UITWERKINGEN
13.1 Wat is machinaal leren
Van deze oplossing zijn vele uitwerkingen mogelijk. Mogelijke attributen en
bijbehorende attribuutwaarden zijn:
Tabel 13.1.3 Attributen en attribuutwaarden
attribuut | attribuutwaarden |
banksaldo | reële positieve en negatieve getallen met twee cijfers achter de komma |
schulden op andere rekeningen | reële getallen met twee cijfers achter de komma |
tijd dat cliënt relatie heeft met de bank | tijd in dagen |
geslacht | man of vrouw |
getrouwd, geregistreerd partner of samenwonend | ja of nee |
leeftijd | aantal jaren |
inkomen | reële getallen met twee cijfers achter de komma |
woonplek | postcode-aanduiding: reeksen van vier cijfers en twee letters |
beroep | lijst met mogelijke beroepen |
dienstverband | geen, vast of tijdelijk |
levensverzekering | wel, niet |
Naast bovenstaande zijn nog vele andere attributen te bedenken die mogelijk een relatie hebben met de kredietwaardigheid van nieuwe cliënten van de bank. Wil de bank een machinaal leren algoritme toepassen op zijn huidige gegevensverzameling, dan kan het alleen de gegevens gebruiken die zijn opgeslagen, en mogelijk zitten een aantal van bovenstaande daar niet bij.
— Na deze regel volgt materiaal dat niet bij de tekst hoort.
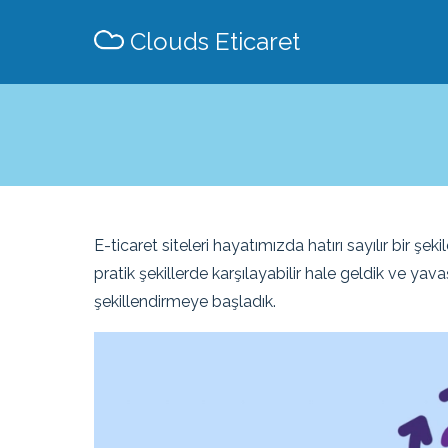
Clouds Eticaret
E-ticaret siteleri hayatımızda hatırı sayılır bir 
pratik şekillerde karşılayabilir hale geldik ve ya
şekillendirmeye başladık.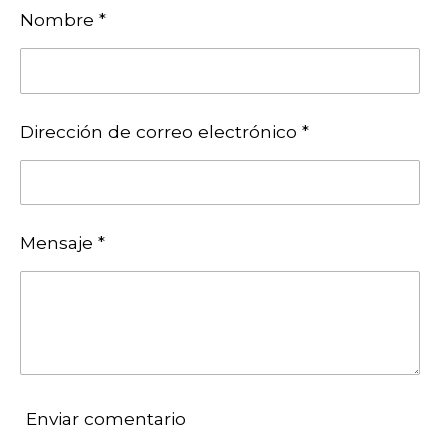
r
r
r
r
Nombre *
t
t
t
t
i
i
i
i
r
r
r
r
Dirección de correo electrónico *
Mensaje *
Enviar comentario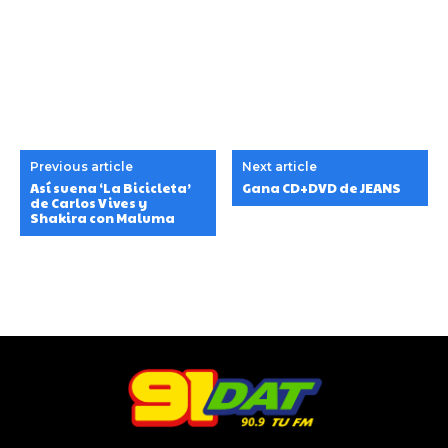
Previous article
Next article
Así suena ‘La Bicicleta’
Gana CD+DVD de JEANS
de Carlos Vives y
Shakira con Maluma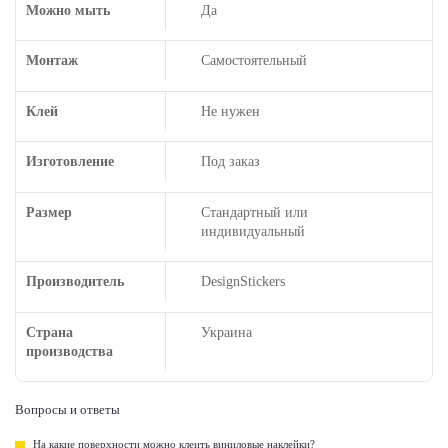
Можно мыть
Да
Монтаж
Самостоятельный
Клей
Не нужен
Изготовление
Под заказ
Размер
Стандартный или
индивидуальный
Производитель
DesignStickers
Страна
Украина
производства
Вопросы и ответы
На какие поверхности можно клеить виниловые наклейки?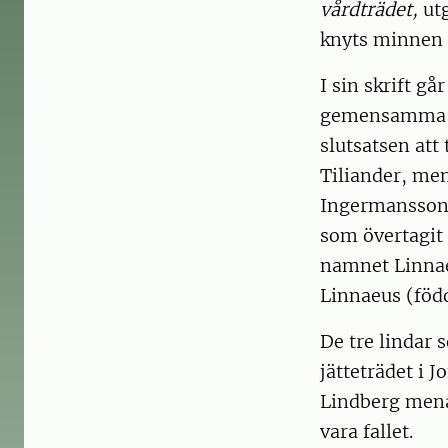
vårdträdet,
utg
knyts minnen a
I sin skrift g
gemensamma ur
slutsatsen att
Tiliander, men
Ingermansson,
som övertagit 
namnet Linnae
Linnaeus (föd
De tre lindar 
jätteträdet i 
Lindberg menar 
vara fallet.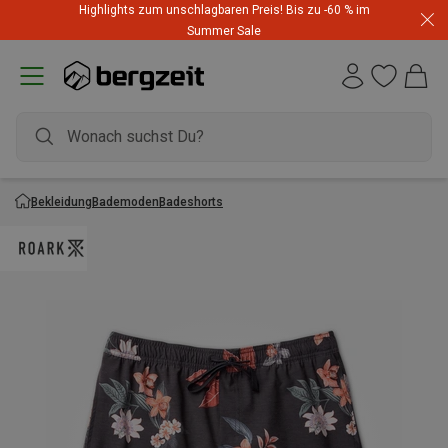
Highlights zum unschlagbaren Preis! Bis zu -60 % im
Summer Sale
Bekleidung
Bademoden
Badeshorts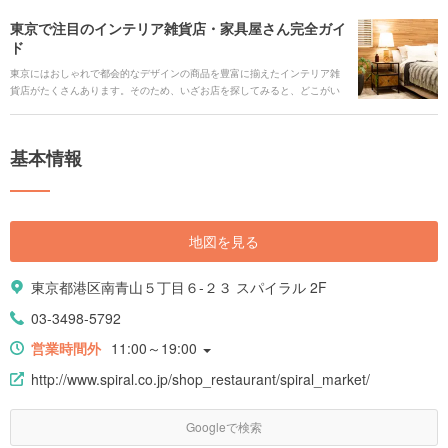
東京で注目のインテリア雑貨店・家具屋さん完全ガイ
ド
東京にはおしゃれで都会的なデザインの商品を豊富に揃えたインテリア雑
貨店がたくさんあります。そのため、いざお店を探してみると、どこがい
いのか迷ってしまう方も少なくないはず。そこで都内の人気店をHoliday編
集部がエリア別に調査しました。ぜひお部屋づくりの参考にしてください
ね！
基本情報
地図を見る
東京都港区南青山５丁目６-２３ スパイラル 2F
03-3498-5792
営業時間外
11:00～19:00
http://www.spiral.co.jp/shop_restaurant/spiral_market/
Googleで検索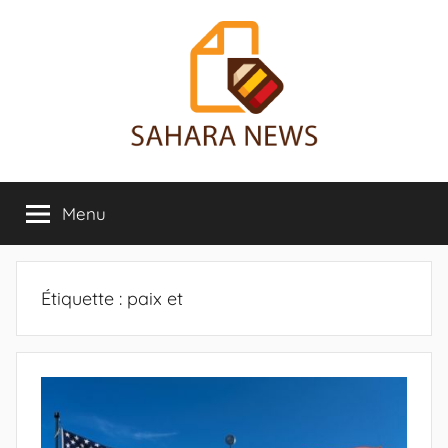
Aller
au
contenu
Sahara
Toute
l'info
Menu
News
sur
le
Sahara
révélée
Étiquette :
paix et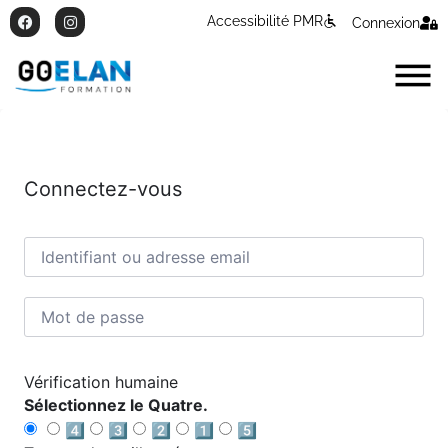
Accessibilité PMR
Connexion
Connectez-vous
Vérification humaine
Sélectionnez le Quatre.
4️⃣
3️⃣
2️⃣
1️⃣
5️⃣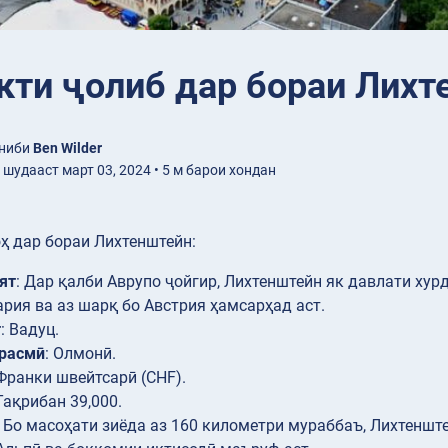
кти ҷолиб дар бораи Лихт
ониби
Ben Wilder
шудааст март 03, 2024 • 5 м барои хондан
ҳ дар бораи Лихтенштейн:
ят
: Дар қалби Аврупо ҷойгир, Лихтенштейн як давлати хур
рия ва аз шарқ бо Австрия ҳамсарҳад аст.
т
: Вадуц.
 расмӣ
: Олмонӣ.
 Франки швейтсарӣ (CHF).
 Тақрибан 39,000.
: Бо масоҳати зиёда аз 160 километри мураббаъ, Лихтеншт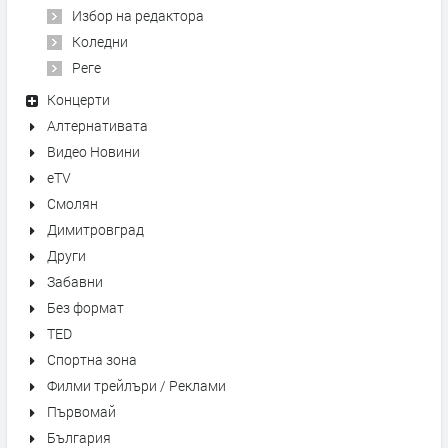
Избор на редактора
Коледни
Реге
Концерти
Алтернативата
Видео Новини
eTV
Смолян
Димитровград
Други
Забавни
Без формат
TED
Спортна зона
Филми трейлъри / Реклами
Първомай
България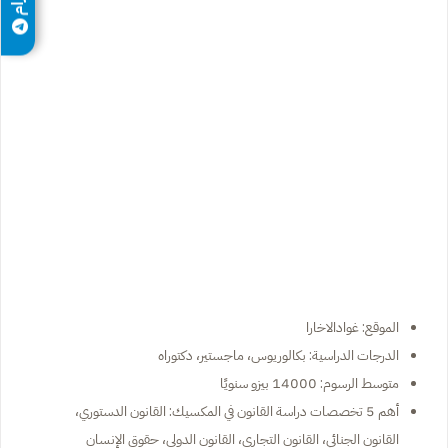
الموقع: غوادالاخارا
الدرجات الدراسية: بكالوريوس، ماجستير، دكتوراه
متوسط الرسوم: 14000 بيزو سنويًا
أهم 5 تخصصات دراسة القانون في المكسيك: القانون الدستوري،
القانون الجنائي، القانون التجاري، القانون الدولي، حقوق الإنسان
Als een machinaal leren algoritme korte tijd is getraind, dan zal in het algemeen de
prestatie op de trainingset hoger zijn dan de prestatie op de testset. Langer leren kan de
prestatie verhogen.
Als de prestatie op de testset even hoog is als de prestatie op de trainingset, dan hebben
beide sets dezelfde karakteristieken en is het algoritme perfect getraind. Dergelijke
situaties kunnen voorkomen als er een eindig aantal verschillende voorbeelden bestaat. Als
het aantal voorbeelden heel groot of oneindig is, dan zal een dergelijke prestatie nooit
worden gehaald.
Met n = 2 wordt de gegevensverzameling met 100 voorbeelden in tweeën gedeeld en wordt twee keer op het ene deel getraind en op het andere deel getest.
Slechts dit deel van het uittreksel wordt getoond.